We provide ADSP-based LD reference data for European ancestry populations, formatted in plink bim format with xz compression. These panels derive from the Alzheimer’s Disease Sequencing Project Release 4, providing improved coverage of low-frequency variants. With larger sample sizes than 1000 Genomes reference panels, they demonstrate superior performance for fine-mapping in GWAS meta-analysis for AD and beyond.

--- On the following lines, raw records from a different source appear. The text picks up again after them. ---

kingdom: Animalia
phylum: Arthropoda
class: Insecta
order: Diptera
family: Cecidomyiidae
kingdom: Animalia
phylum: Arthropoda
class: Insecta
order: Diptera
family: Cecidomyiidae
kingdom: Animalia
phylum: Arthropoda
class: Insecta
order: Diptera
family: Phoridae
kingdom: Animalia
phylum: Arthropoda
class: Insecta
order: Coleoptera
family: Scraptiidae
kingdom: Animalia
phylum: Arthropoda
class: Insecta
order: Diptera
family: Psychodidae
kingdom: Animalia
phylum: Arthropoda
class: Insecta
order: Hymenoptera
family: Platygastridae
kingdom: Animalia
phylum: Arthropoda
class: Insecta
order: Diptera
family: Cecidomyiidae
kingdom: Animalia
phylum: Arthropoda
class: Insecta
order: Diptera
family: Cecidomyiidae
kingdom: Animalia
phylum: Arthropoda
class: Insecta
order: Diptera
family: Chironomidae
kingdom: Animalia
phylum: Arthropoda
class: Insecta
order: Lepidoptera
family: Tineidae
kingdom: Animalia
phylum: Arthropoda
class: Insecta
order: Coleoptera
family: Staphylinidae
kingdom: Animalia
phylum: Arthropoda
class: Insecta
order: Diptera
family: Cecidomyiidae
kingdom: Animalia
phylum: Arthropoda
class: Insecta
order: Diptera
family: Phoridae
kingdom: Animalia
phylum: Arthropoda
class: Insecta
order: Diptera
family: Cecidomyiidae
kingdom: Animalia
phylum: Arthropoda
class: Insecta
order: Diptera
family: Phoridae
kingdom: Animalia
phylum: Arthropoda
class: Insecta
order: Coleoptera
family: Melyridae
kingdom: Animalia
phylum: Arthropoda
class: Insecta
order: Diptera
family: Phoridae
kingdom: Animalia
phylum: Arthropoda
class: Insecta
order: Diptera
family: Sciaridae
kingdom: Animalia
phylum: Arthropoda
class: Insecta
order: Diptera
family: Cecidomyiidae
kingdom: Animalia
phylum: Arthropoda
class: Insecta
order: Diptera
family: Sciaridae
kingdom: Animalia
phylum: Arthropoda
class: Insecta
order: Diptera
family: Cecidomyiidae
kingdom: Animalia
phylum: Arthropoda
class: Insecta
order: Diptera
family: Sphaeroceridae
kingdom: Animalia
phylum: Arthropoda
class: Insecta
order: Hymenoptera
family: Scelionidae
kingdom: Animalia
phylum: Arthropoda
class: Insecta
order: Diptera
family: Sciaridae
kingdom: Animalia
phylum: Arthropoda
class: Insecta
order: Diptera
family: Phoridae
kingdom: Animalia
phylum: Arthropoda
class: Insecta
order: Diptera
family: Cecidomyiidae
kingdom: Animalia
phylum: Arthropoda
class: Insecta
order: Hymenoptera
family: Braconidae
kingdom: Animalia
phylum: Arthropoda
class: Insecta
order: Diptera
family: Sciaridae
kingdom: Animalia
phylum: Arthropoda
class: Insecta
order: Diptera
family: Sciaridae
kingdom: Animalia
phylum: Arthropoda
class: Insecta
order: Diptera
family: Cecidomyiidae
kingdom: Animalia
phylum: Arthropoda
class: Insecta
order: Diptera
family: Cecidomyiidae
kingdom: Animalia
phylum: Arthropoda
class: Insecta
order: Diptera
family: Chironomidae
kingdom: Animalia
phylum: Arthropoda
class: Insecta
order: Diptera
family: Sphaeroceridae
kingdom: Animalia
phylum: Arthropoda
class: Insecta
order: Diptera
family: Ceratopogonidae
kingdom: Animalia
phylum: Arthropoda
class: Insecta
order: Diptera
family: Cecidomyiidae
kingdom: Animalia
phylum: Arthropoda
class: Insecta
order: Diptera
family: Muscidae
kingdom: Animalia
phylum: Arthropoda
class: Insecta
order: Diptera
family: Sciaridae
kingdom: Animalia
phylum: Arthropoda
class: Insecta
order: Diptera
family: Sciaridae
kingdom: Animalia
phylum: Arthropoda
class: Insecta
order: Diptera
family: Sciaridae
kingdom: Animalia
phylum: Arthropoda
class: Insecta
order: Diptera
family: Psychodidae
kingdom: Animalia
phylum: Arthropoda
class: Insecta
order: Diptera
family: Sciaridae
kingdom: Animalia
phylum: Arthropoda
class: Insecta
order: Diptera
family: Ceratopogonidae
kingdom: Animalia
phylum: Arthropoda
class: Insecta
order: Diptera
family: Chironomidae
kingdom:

Functional Annotation Resources#

Our LDSC reference data, computed from ADSP LD references rather than default 1000 Genomes panels, includes LD scores optimized for AD heritability estimation, stratified LDSC annotations for functional enrichment across brain-specific elements, and pre-processed GWAS summary statistics. Additionally, functional enrichment annotations in UCSC bed format encompass regulatory elements, cell-type-specific markers, and brain-specific annotations relevant to neurodegeneration.

Protocols and Tutorials#

Comprehensive xQTL analysis protocols and tutorials provide instructions with example datasets, guiding users through QTL mapping, fine-mapping, colocalization, and integrative analyses.

Data Format and Column Descriptions#

All exported bed files follow standardized formats with consistent column definitions. See our file and format description page for detailed specifications.

Citation and Usage#

Please cite appropriate manuscripts and acknowledge consortium data generation efforts. Detailed citation information will be provided upon publication.